■ **Texto**:

A mais importante foi tornar-se numa entidade que serve os artistas e a arte. AFA conquistou um lugar e construiu uma reputação em que vinga a consistência na apresentação de trabalhos de valor. O nosso esforço na curadoria é a nossa maior conquista. Os artistas precisam de um ambiente profissional no qual as suas obras possam ser apresentadas com o ângulo e abordagem correctos, para que tenham o devido apreço, e possam gerar discussão e impacto na sociedade. Nós somos a ponte entre a Arte e o Todos.
E quais os desafios que enfrentaram?
A tendência desactualizada de olhar a arte como uma forma de entretenimento é o nosso maior desafio. O público em geral é mais sensível a prazeres e realizações imediatas como a comida, turismo, produtos de beleza e programas de televisão, em vez de actividades como visitar um museu ou uma galeria de arte – espaços onde se reflecte a Humanidade.
Quais as dificuldades que destaca actualmente?

■ **Entradas fornecidas**:

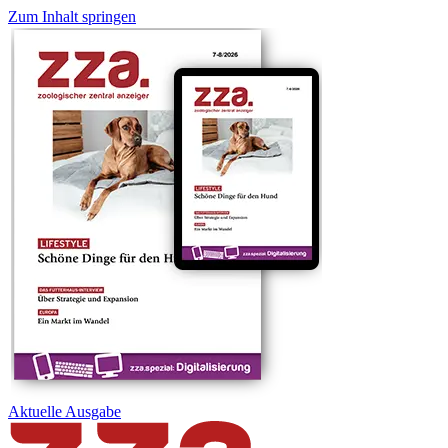
Zum Inhalt springen
Aktuelle
Ausgabe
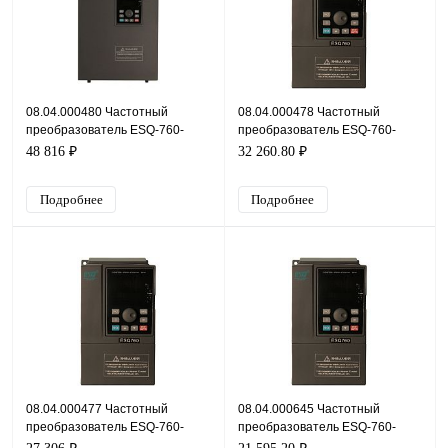
08.04.000480 Частотный
08.04.000478 Частотный
преобразователь ESQ-760-
преобразователь ESQ-760-
4T0150G/0185P, 380В, 15кВт,
4T0075G/0110P, 380В, 7,5кВт,
48 816 ₽
32 260.80 ₽
32А
17А
Подробнее
Подробнее
08.04.000477 Частотный
08.04.000645 Частотный
преобразователь ESQ-760-
преобразователь ESQ-760-
4T0055G/0075P, 380В, 5,5кВт,
4T0040, 380В, 4кВт, 8,5А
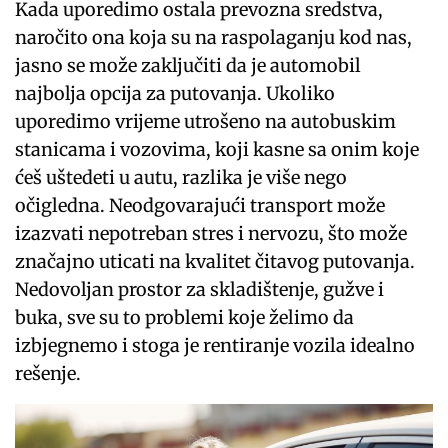
Kada uporedimo ostala prevozna sredstva,
naročito ona koja su na raspolaganju kod nas,
jasno se može zaključiti da je automobil
najbolja opcija za putovanja. Ukoliko
uporedimo vrijeme utrošeno na autobuskim
stanicama i vozovima, koji kasne sa onim koje
ćeš uštedeti u autu, razlika je više nego
očigledna. Neodgovarajući transport može
izazvati nepotreban stres i nervozu, što može
značajno uticati na kvalitet čitavog putovanja.
Nedovoljan prostor za skladištenje, gužve i
buka, sve su to problemi koje želimo da
izbjegnemo i stoga je rentiranje vozila idealno
rešenje.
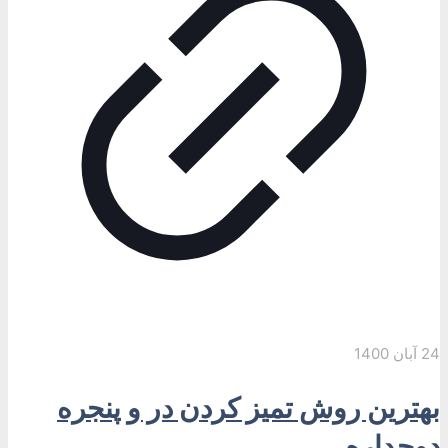
24 آبان 1400
بهترین روش تمیز کردن در و پنجره
دوجداره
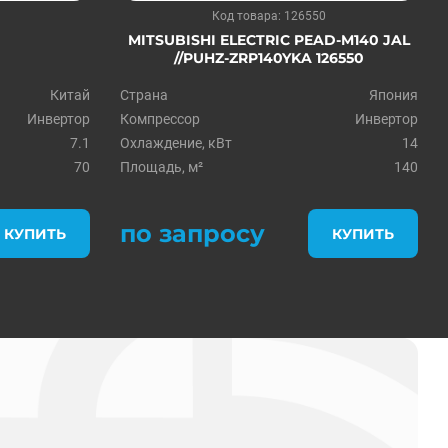
Код товара: 126550
MITSUBISHI ELECTRIC PEAD-M140 JAL
//PUHZ-ZRP140YKA 126550
Китай
Страна
Япония
Инвертор
Компрессор
Инвертор
7.1
Охлаждение, кВт
14
70
Площадь, м²
140
по запросу
КУПИТЬ
КУПИТЬ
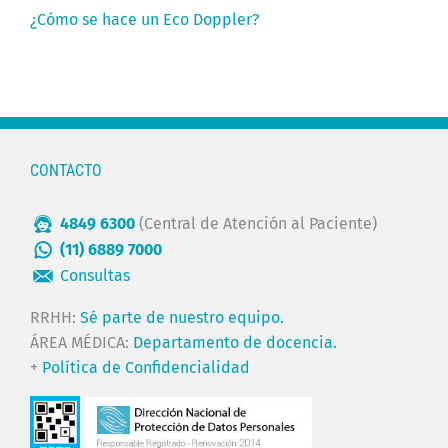
¿Cómo se hace un Eco Doppler?
CONTACTO
4849 6300
(Central de Atención al Paciente)
(11) 6889 7000
Consultas
RRHH:
Sé parte de nuestro equipo.
ÁREA MÉDICA:
Departamento de docencia.
+
Política de Confidencialidad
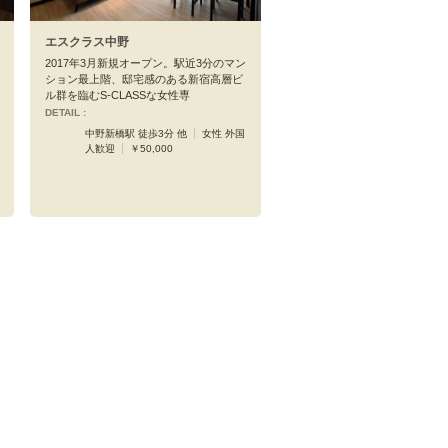
エスクラス中野
2017年3月新規オープン。駅近3分のマン
ション最上階、邸宅感のある新宿高層ビ
ル群を臨むS-CLASSな女性専
DETAIL :
中野新橋駅 徒歩3分 他
女性 外国
人歓迎
￥50,000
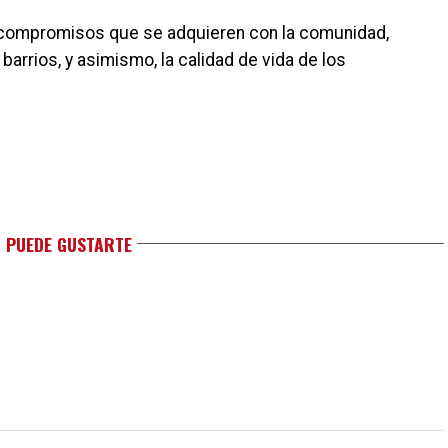
s compromisos que se adquieren con la comunidad,
 barrios, y asimismo, la calidad de vida de los
 PUEDE GUSTARTE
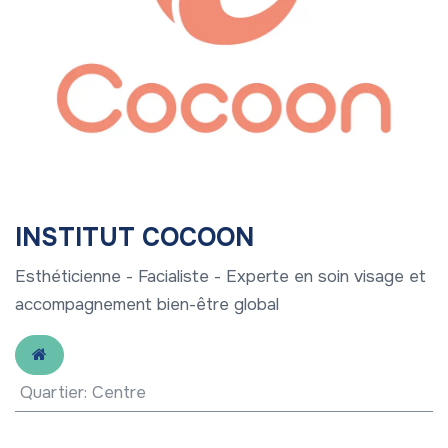
INSTITUT COCOON
Esthéticienne - Facialiste - Experte en soin visage et
accompagnement bien-être global
Quartier
:
Centre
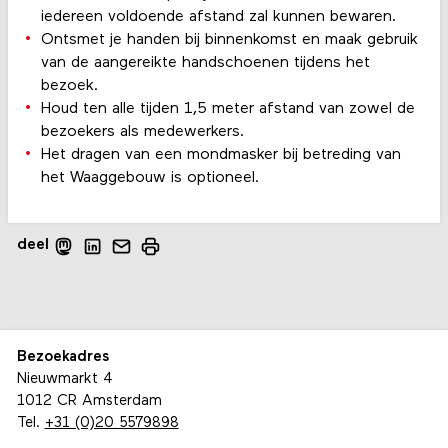
iedereen voldoende afstand zal kunnen bewaren.
Ontsmet je handen bij binnenkomst en maak gebruik
van de aangereikte handschoenen tijdens het
bezoek.
Houd ten alle tijden 1,5 meter afstand van zowel de
bezoekers als medewerkers.
Het dragen van een mondmasker bij betreding van
het Waaggebouw is optioneel.
deel
Bezoekadres
Nieuwmarkt 4
1012 CR Amsterdam
Tel.
+31 (0)20 5579898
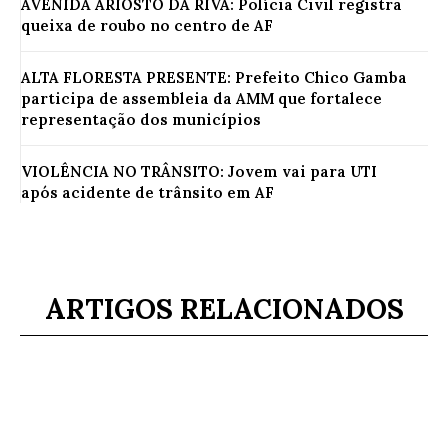
AVENIDA ARIOSTO DA RIVA: Polícia Civil registra
queixa de roubo no centro de AF
ALTA FLORESTA PRESENTE: Prefeito Chico Gamba
participa de assembleia da AMM que fortalece
representação dos municípios
VIOLÊNCIA NO TRÂNSITO: Jovem vai para UTI
após acidente de trânsito em AF
ARTIGOS RELACIONADOS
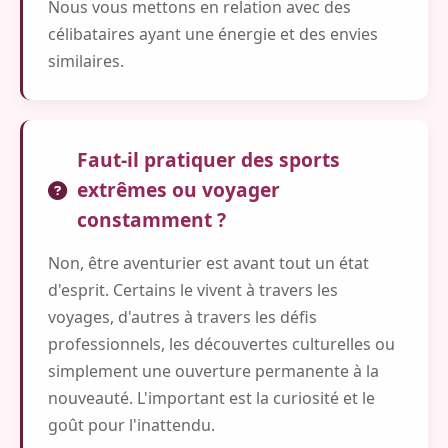
Nous vous mettons en relation avec des
célibataires ayant une énergie et des envies
similaires.
Faut-il pratiquer des sports
extrêmes ou voyager
constamment ?
Non, être aventurier est avant tout un état
d'esprit. Certains le vivent à travers les
voyages, d'autres à travers les défis
professionnels, les découvertes culturelles ou
simplement une ouverture permanente à la
nouveauté. L'important est la curiosité et le
goût pour l'inattendu.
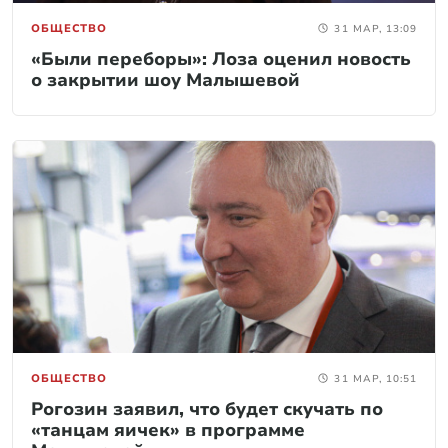
ОБЩЕСТВО
31 МАР, 13:09
«Были переборы»: Лоза оценил новость
о закрытии шоу Малышевой
ОБЩЕСТВО
31 МАР, 10:51
Рогозин заявил, что будет скучать по
«танцам яичек» в программе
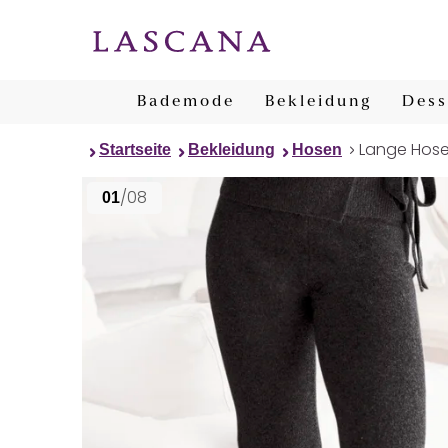
Bademode
Bekleidung
Dess
Lange Hos
Startseite
Bekleidung
Hosen
/08
01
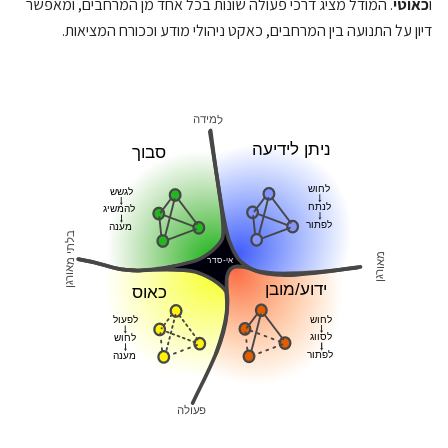
ו
כאוטי
. המודל מציג דרכי פעולה שונות בכל אחד מן המרחבים, ומאפשר
דיון על התנועה בין המרחבים, כאקט ניהולי מודע וככורח המציאות.
למידה
ניתן לידיעה
סבוך
לחוש
לגשש
לנתח
להמשיג
לפתור
מענה
בלתי מאורגן
מאורגן
אי-סדר
ידוע/מובן
כאוס
לחוש
לפעול
לסווג
לחוש
לפתור
מענה
פעולה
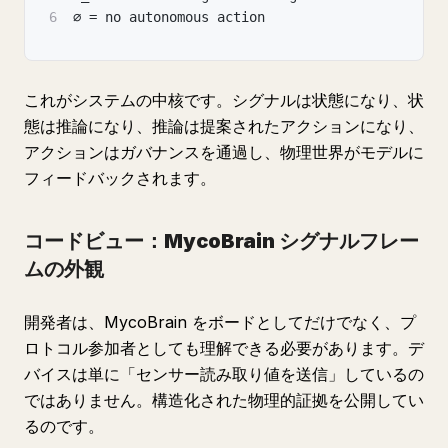
6
∅ = no autonomous action
これがシステムの中核です。シグナルは状態になり、状
態は推論になり、推論は提案されたアクションになり、
アクションはガバナンスを通過し、物理世界がモデルに
フィードバックされます。
コードビュー：MycoBrain シグナルフレー
ムの外観
開発者は、MycoBrain をボードとしてだけでなく、プ
ロトコル参加者としても理解できる必要があります。デ
バイスは単に「センサー読み取り値を送信」しているの
ではありません。構造化された物理的証拠を公開してい
るのです。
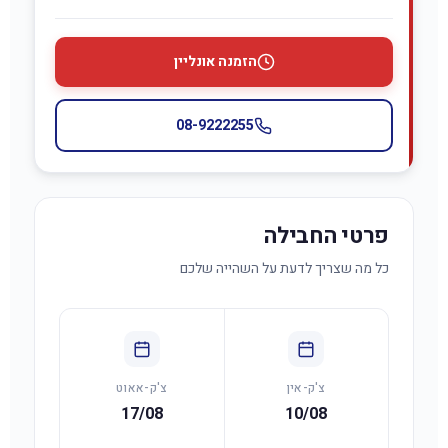
הזמנה אונליין
08-9222255
פרטי החבילה
כל מה שצריך לדעת על השהייה שלכם
צ'ק-אין
צ'ק-אאוט
17/08
10/08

■ **Tarefas obrigatórias**:
#1 De acordo com o texto sobre a AFA, qual é o maior desafio que a entidade enfrenta?
#2 Retome o texto sobre a AFA a partir do ponto em que termina, escrevendo a sua continuação.

■ **Respostas por número**:
#1 A tendência desactualizada de olhar a arte como uma forma de entretenimento.

#2
A maior tem que ver com a recessão económica generalizada que vivemos, atendendo à pandemia e restrições ao turismo, que veio agravar o desafio que mencionei antes. As verbas disponíveis para a cultura e arte são menores. É indiscutível que são necessárias mais transparência e reformas [nos apoios à arte], mas, durante este período de mudança, decisões menos sensíveis podem dificultar a sobrevivência de associações não lucrativas como a nossa.
Como assim?
A arte e a cultura não podem ter como fim o lucro rápido – se é que o podem ter de todo. Os sectores cultural e artístico são portas de reflexão, que permitem conceber e criar novos caminhos para um futuro diferente. Sabemos que o jogo não pode ser a única resposta [para o futuro de Macau]. Como tal, está na hora de considerar mais vias. A arte e a cultura são o caminho. Dito isto, importa ressalvar que a AFA está entre as associações que tem conseguido sobreviver graças ao apoio do Governo.
Quão importante tem sido a AFA para os artistas e o desenvolvimento do sector?
Os artistas vêm à AFA para debater, receber uma opinião profissional e apresentar o que fazem com uma abordagem curatorial consistente. A AFA é o trampolim para se lançarem e contextualizarem o seu trabalho. É como um grande navio, onde podem entrar e definir-se – respeitamos e encorajamos a identidade de cada um –, que os leva a outras paragens.
Quais são as principais ambições?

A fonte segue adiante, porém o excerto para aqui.